As the lone turfgrass extension specialist for all of Kentucky's 40,409 square miles, the University of Kentucky's Gregg Munshaw, Ph.D., can get stretched pretty thin when conditions start going south.
The university went a little farther south to find help for Munshaw.
Travis Shaddox, Ph.D., assistant professor at the University of Florida's Fort Lauderdale Research and Education Center, has accepted a research and extension position at UK. He will officially start his new post July 1.
"The university, the city, everyone we've met there, they've all been very inviting," Shaddox said. "We are looking forward to getting there."

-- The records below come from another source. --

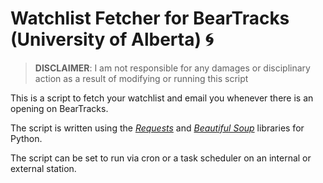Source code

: # Watchlist Fetcher for BearTracks (University of Alberta) :cyclone:

> **DISCLAIMER**: I am not responsible for any damages or disciplinary action as a result of modifying or running this script

This is a script to fetch your watchlist and email you whenever there is an opening on BearTracks. 

The script is written using the [*Requests*](http://docs.python-requests.org/en/master/) and [*Beautiful Soup*](https://www.crummy.com/software/BeautifulSoup/) libraries for Python.

The script can be set to run via cron or a task scheduler on an internal or external station.
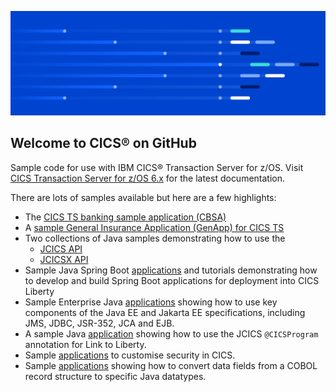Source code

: ![](https://raw.githubusercontent.com/cicsdev/.github/main/profile/ibm-cics-on-github-lead-banner.svg)

## Welcome to CICS® on GitHub

Sample code for use with IBM CICS® Transaction Server for z/OS. Visit [CICS Transaction Server for z/OS 6.x](https://www.ibm.com/docs/cics-ts/6.x) for the latest documentation.

There are lots of samples available but here are a few highlights:

- The [CICS TS banking sample application (CBSA)](https://github.com/cicsdev/cics-banking-sample-application-cbsa) 
- A [sample General Insurance Application (GenApp) for CICS TS](https://github.com/cicsdev/cics-genapp)
- Two collections of Java samples demonstrating how to use the
  * [JCICS API](https://github.com/cicsdev/cics-java-jcics-samples)
  * [JCICSX API](https://github.com/cicsdev/cics-java-jcicsx-samples)
- Sample Java Spring Boot [applications](https://github.com/search?q=topic%3Aspring-boot+org%3Acicsdev&type=repositories) and tutorials demonstrating how to develop and build Spring Boot applications for deployment into CICS Liberty 
- Sample Enterprise Java [applications](https://github.com/search?q=topic%3Ajavaee+org%3Acicsdev&type=repositories) showing how to use key components of the Java EE and Jakarta EE specifications, including JMS, JDBC, JSR-352, JCA and EJB. 
- A sample Java [application](https://github.com/cicsdev/cics-java-liberty-link) showing how to use the JCICS `@CICSProgram` annotation for Link to Liberty.
- Sample [applications](https://github.com/search?q=topic%3Asecurity+org%3Acicsdev&type=repositories) to customise security in CICS.
- Sample [applications](https://github.com/search?q=topic%3Arecord-generator+org%3Acicsdev&type=repositories) showing how to convert data fields from a COBOL record structure to specific Java datatypes.
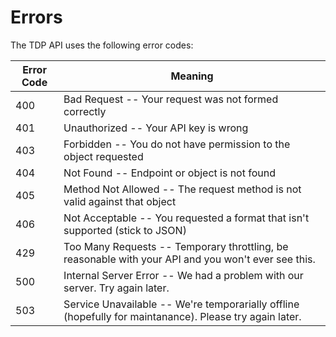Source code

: # Errors

The TDP API uses the following error codes:


Error Code | Meaning
---------- | -------
400 | Bad Request -- Your request was not formed correctly
401 | Unauthorized -- Your API key is wrong
403 | Forbidden -- You do not have permission to the object requested
404 | Not Found -- Endpoint or object is not found
405 | Method Not Allowed -- The request method is not valid against that object
406 | Not Acceptable -- You requested a format that isn't supported (stick to JSON)
429 | Too Many Requests -- Temporary throttling, be reasonable with your API and you won't ever see this.
500 | Internal Server Error -- We had a problem with our server. Try again later.
503 | Service Unavailable -- We're temporarially offline (hopefully for maintanance). Please try again later.
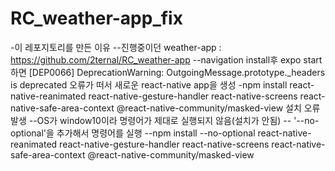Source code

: # RC_weather-app_fix
-이 레포지토리를 만든 이유
--진행중이던 weather-app : https://github.com/2ternal/RC_weather-app
--navigation install후 expo start하면 [DEP0066] DeprecationWarning: OutgoingMessage.prototype._headers is deprecated 오류가 떠서 새로운 react-native app을 생성
-npm install react-native-reanimated react-native-gesture-handler react-native-screens react-native-safe-area-context @react-native-community/masked-view 설치 오류 발생
--OS가 window10이라 명령어가 제대로 실행되지 않음(설치가 안됨)
-- '--no-optional'을 추가해서 명령어를 실행
--npm install --no-optional react-native-reanimated react-native-gesture-handler react-native-screens react-native-safe-area-context @react-native-community/masked-view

A graduate of Oklahoma State, Shaddox earned master's and doctorate degrees at Florida. He spent 10 years in private industry, including six years in various roles with Lakeland-based Harrell's.
In four years at the University of Florida, including a year of postdoctoral research, Shaddox quickly developed a reputation for getting things done.
A soils specialist by trade, Shaddox rapidly began rehabbing the Fort Lauderdale research station and worked with the state's GCSA chapter to outfit the facility with new equipment, including two devices that measure nutrient content in turf, soil or water. His appointment is 60 percent research and 40 percent extension.
"He's bringing his name, his worth ethic and his smarts. Were winning in this, for sure," Munshaw said.
"He's coming from a huge program with a lot of people on staff, so he'll bring a lot of new ideas that I've not thought of. He'll have things that worked in Florida that might work here, or things that didn't work there, but might work here."
Like many university turf programs, Kentucky has struggled for several years with enrollment. And Munshaw and university officials have been working on ways to tweak the program since he arrived at his alma mater in 2012.
He hopes Shaddox's appointment will give him more time to redraw the lines of a program built up by the late A.J. Powell.
Shaddox will be asked to help re-establish connections across the state with Kentucky's golf course superintendents.
"He will be instrumental in that," Munshaw said. "I'm scattered all over lawn care, sports turf, golf. He has his blinders on with golf. He's much better at bringing in that golf market than I am."
The task facing him is much like what Shaddox encountered when he took over at the Fort Lauderdale station in 2015.
"For all practical measures, I'll have the same type of research and extension duties as I do now," Shaddox said.
"I envision identifying the needs of golf course superintendents and all stakeholders throughout the state. We need to find out what their needs are, address those needs and show the value of the program and how the university can address that."